> **What you need to do**: From the first entry to the last, copy the material exactly as it stands.

> **Records for processing**:
⟨
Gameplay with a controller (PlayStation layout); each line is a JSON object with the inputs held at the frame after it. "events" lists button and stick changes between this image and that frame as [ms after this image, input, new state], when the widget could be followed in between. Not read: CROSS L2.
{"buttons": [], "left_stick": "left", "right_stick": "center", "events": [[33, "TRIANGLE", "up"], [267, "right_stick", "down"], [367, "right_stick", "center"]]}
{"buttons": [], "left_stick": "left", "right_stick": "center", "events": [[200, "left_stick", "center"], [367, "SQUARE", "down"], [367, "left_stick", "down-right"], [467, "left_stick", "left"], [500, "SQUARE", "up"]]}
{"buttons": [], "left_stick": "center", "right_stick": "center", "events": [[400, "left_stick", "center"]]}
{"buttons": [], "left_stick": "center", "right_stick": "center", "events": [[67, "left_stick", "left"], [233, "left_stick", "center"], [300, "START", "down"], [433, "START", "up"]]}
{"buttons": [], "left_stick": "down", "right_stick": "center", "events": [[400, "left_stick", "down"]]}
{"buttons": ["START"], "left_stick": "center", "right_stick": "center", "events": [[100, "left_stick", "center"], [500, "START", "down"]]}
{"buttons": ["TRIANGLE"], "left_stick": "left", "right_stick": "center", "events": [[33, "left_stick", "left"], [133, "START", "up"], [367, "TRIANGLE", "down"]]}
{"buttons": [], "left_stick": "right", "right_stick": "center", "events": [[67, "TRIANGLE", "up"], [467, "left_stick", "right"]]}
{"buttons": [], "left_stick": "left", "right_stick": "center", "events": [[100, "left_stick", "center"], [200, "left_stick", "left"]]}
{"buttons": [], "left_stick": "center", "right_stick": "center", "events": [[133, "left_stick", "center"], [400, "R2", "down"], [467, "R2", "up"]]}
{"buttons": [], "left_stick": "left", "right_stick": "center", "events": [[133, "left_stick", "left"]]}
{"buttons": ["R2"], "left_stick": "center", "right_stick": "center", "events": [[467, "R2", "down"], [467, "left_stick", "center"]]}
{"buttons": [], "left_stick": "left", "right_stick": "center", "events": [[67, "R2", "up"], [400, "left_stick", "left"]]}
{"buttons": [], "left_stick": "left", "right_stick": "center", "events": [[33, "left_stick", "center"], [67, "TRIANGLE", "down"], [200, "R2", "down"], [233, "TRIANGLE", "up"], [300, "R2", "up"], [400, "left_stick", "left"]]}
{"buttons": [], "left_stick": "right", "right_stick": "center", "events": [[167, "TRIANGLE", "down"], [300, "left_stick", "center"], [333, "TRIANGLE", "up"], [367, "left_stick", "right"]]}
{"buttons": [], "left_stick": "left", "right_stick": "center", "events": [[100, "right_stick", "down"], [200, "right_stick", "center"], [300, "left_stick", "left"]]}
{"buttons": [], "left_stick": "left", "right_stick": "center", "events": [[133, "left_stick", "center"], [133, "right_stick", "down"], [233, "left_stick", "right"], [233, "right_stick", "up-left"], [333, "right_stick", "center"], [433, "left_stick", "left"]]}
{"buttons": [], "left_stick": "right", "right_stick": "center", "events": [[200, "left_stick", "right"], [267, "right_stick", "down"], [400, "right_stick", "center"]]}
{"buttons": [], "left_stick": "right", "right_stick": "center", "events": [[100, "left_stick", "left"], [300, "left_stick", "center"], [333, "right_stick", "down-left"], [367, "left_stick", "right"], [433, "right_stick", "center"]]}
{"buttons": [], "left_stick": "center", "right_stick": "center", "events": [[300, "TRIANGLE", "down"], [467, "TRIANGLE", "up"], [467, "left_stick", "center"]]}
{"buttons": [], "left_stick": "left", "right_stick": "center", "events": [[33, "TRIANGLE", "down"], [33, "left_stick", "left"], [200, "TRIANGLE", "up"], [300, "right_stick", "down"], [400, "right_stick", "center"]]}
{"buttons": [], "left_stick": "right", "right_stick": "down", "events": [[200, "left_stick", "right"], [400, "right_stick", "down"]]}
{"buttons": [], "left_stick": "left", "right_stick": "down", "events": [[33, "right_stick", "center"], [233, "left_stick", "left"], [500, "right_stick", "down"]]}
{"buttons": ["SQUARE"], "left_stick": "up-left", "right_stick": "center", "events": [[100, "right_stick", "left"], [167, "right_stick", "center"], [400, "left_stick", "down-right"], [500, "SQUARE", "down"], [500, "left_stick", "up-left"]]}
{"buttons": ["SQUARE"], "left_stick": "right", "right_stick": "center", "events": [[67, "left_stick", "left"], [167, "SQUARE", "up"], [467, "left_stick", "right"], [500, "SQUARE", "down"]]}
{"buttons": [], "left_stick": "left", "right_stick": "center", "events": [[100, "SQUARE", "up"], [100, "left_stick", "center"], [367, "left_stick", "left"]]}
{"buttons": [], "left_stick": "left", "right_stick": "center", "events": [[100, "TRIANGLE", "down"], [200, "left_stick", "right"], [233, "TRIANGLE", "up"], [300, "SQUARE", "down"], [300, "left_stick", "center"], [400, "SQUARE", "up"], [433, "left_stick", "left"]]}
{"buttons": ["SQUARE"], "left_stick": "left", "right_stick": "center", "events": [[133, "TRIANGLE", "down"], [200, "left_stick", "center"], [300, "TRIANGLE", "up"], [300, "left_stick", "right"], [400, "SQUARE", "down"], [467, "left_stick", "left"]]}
⟩
> **Solved problem**:
Gameplay with a controller (PlayStation layout); each line is a JSON object with the inputs held at the frame after it. "events" lists button and stick changes between this image and that frame as [ms after this image, input, new state], when the widget could be followed in between. Not read: CROSS L2.
{"buttons": [], "left_stick": "left", "right_stick": "center", "events": [[33, "TRIANGLE", "up"], [267, "right_stick", "down"], [367, "right_stick", "center"]]}
{"buttons": [], "left_stick": "left", "right_stick": "center", "events": [[200, "left_stick", "center"], [367, "SQUARE", "down"], [367, "left_stick", "down-right"], [467, "left_stick", "left"], [500, "SQUARE", "up"]]}
{"buttons": [], "left_stick": "center", "right_stick": "center", "events": [[400, "left_stick", "center"]]}
{"buttons": [], "left_stick": "center", "right_stick": "center", "events": [[67, "left_stick", "left"], [233, "left_stick", "center"], [300, "START", "down"], [433, "START", "up"]]}
{"buttons": [], "left_stick": "down", "right_stick": "center", "events": [[400, "left_stick", "down"]]}
{"buttons": ["START"], "left_stick": "center", "right_stick": "center", "events": [[100, "left_stick", "center"], [500, "START", "down"]]}
{"buttons": ["TRIANGLE"], "left_stick": "left", "right_stick": "center", "events": [[33, "left_stick", "left"], [133, "START", "up"], [367, "TRIANGLE", "down"]]}
{"buttons": [], "left_stick": "right", "right_stick": "center", "events": [[67, "TRIANGLE", "up"], [467, "left_stick", "right"]]}
{"buttons": [], "left_stick": "left", "right_stick": "center", "events": [[100, "left_stick", "center"], [200, "left_stick", "left"]]}
{"buttons": [], "left_stick": "center", "right_stick": "center", "events": [[133, "left_stick", "center"], [400, "R2", "down"], [467, "R2", "up"]]}
{"buttons": [], "left_stick": "left", "right_stick": "center", "events": [[133, "left_stick", "left"]]}
{"buttons": ["R2"], "left_stick": "center", "right_stick": "center", "events": [[467, "R2", "down"], [467, "left_stick", "center"]]}
{"buttons": [], "left_stick": "left", "right_stick": "center", "events": [[67, "R2", "up"], [400, "left_stick", "left"]]}
{"buttons": [], "left_stick": "left", "right_stick": "center", "events": [[33, "left_stick", "center"], [67, "TRIANGLE", "down"], [200, "R2", "down"], [233, "TRIANGLE", "up"], [300, "R2", "up"], [400, "left_stick", "left"]]}
{"buttons": [], "left_stick": "right", "right_stick": "center", "events": [[167, "TRIANGLE", "down"], [300, "left_stick", "center"], [333, "TRIANGLE", "up"], [367, "left_stick", "right"]]}
{"buttons": [], "left_stick": "left", "right_stick": "center", "events": [[100, "right_stick", "down"], [200, "right_stick", "center"], [300, "left_stick", "left"]]}
{"buttons": [], "left_stick": "left", "right_stick": "center", "events": [[133, "left_stick", "center"], [133, "right_stick", "down"], [233, "left_stick", "right"], [233, "right_stick", "up-left"], [333, "right_stick", "center"], [433, "left_stick", "left"]]}
{"buttons": [], "left_stick": "right", "right_stick": "center", "events": [[200, "left_stick", "right"], [267, "right_stick", "down"], [400, "right_stick", "center"]]}
{"buttons": [], "left_stick": "right", "right_stick": "center", "events": [[100, "left_stick", "left"], [300, "left_stick", "center"], [333, "right_stick", "down-left"], [367, "left_stick", "right"], [433, "right_stick", "center"]]}
{"buttons": [], "left_stick": "center", "right_stick": "center", "events": [[300, "TRIANGLE", "down"], [467, "TRIANGLE", "up"], [467, "left_stick", "center"]]}
{"buttons": [], "left_stick": "left", "right_stick": "center", "events": [[33, "TRIANGLE", "down"], [33, "left_stick", "left"], [200, "TRIANGLE", "up"], [300, "right_stick", "down"], [400, "right_stick", "center"]]}
{"buttons": [], "left_stick": "right", "right_stick": "down", "events": [[200, "left_stick", "right"], [400, "right_stick", "down"]]}
{"buttons": [], "left_stick": "left", "right_stick": "down", "events": [[33, "right_stick", "center"], [233, "left_stick", "left"], [500, "right_stick", "down"]]}
{"buttons": ["SQUARE"], "left_stick": "up-left", "right_stick": "center", "events": [[100, "right_stick", "left"], [167, "right_stick", "center"], [400, "left_stick", "down-right"], [500, "SQUARE", "down"], [500, "left_stick", "up-left"]]}
{"buttons": ["SQUARE"], "left_stick": "right", "right_stick": "center", "events": [[67, "left_stick", "left"], [167, "SQUARE", "up"], [467, "left_stick", "right"], [500, "SQUARE", "down"]]}
{"buttons": [], "left_stick": "left", "right_stick": "center", "events": [[100, "SQUARE", "up"], [100, "left_stick", "center"], [367, "left_stick", "left"]]}
{"buttons": [], "left_stick": "left", "right_stick": "center", "events": [[100, "TRIANGLE", "down"], [200, "left_stick", "right"], [233, "TRIANGLE", "up"], [300, "SQUARE", "down"], [300, "left_stick", "center"], [400, "SQUARE", "up"], [433, "left_stick", "left"]]}
{"buttons": ["SQUARE"], "left_stick": "left", "right_stick": "center", "events": [[133, "TRIANGLE", "down"], [200, "left_stick", "center"], [300, "TRIANGLE", "up"], [300, "left_stick", "right"], [400, "SQUARE", "down"], [467, "left_stick", "left"]]}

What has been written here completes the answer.